I coerced Beat into joining me on the long Wednesday rush-hour drive to the northland. The showing was held at the Grand Lake Theatre, a quirky old movie house with ornate decorations and a balcony. I expected a low-key event, and was a little shocked when I arrived to a sold-out crowd at a big theater. I've already seen this movie four times, but it was fun to watch it on the big screen, not only for the beautiful cinematography, but also to listen to the crowd's reactions to different scenes. It found myself becoming surprisingly choked up during relatively benign scenes that depicted race leader Matthew Lee quietly riding alone through areas of Southern Colorado and Northern New Mexico. I realized that I am still deeply attached to not only my experiences in the Tour Divide, but also the regions it traverses. For the first time in two years I found myself truly believing that *perhaps* I really do want to go there again someday, in that same context. But not this year. Like the ITI, it's just not the right time.

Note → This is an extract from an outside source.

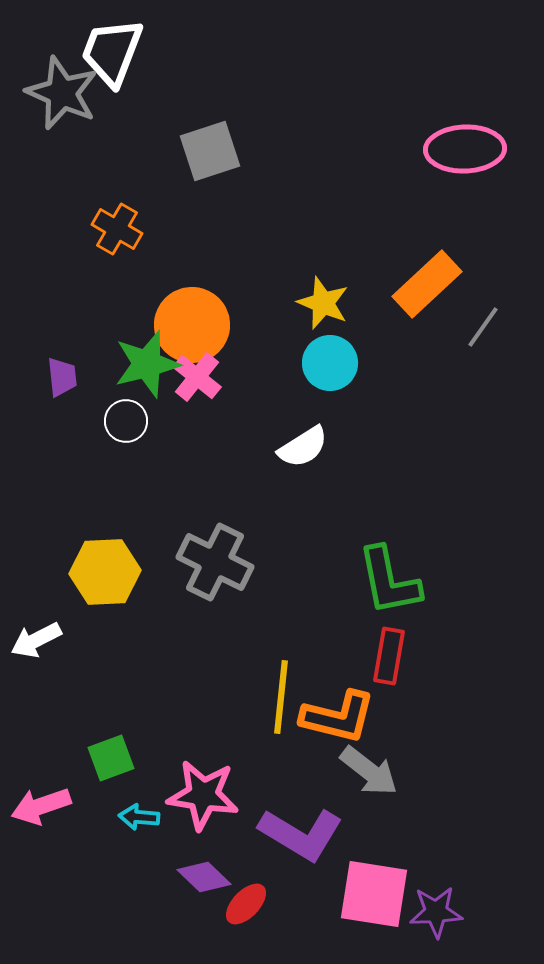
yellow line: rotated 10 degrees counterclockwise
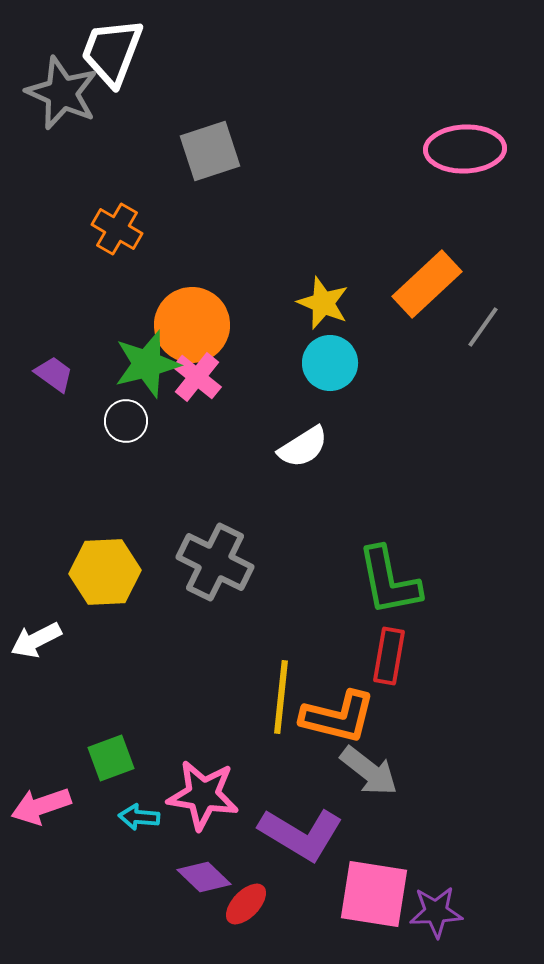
purple trapezoid: moved 8 px left, 3 px up; rotated 48 degrees counterclockwise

The Q&A session was fun, but I was not prepared and didn't know how to answer questions like "why did you do it?" ("Uh, well, I had some time off and it seemed like a fun way to spend a summer.") and "who sponsored you?" (Well, I guess the Juneau Empire sponsored me, because they employed me beforehand and gave me paychecks that I was able to stash away for race funds.") A question about my "most vivid experience" resulted in a really long story about interacting with another racer after a serious truck collision on Indiana Pass. But for the most part it went well. It really is rewarding to see how other people react to images and stories from the Tour Divide, because the experience means so much to me.

And hopefully, there will be more mountain biking in my future. Sooner would be my preference.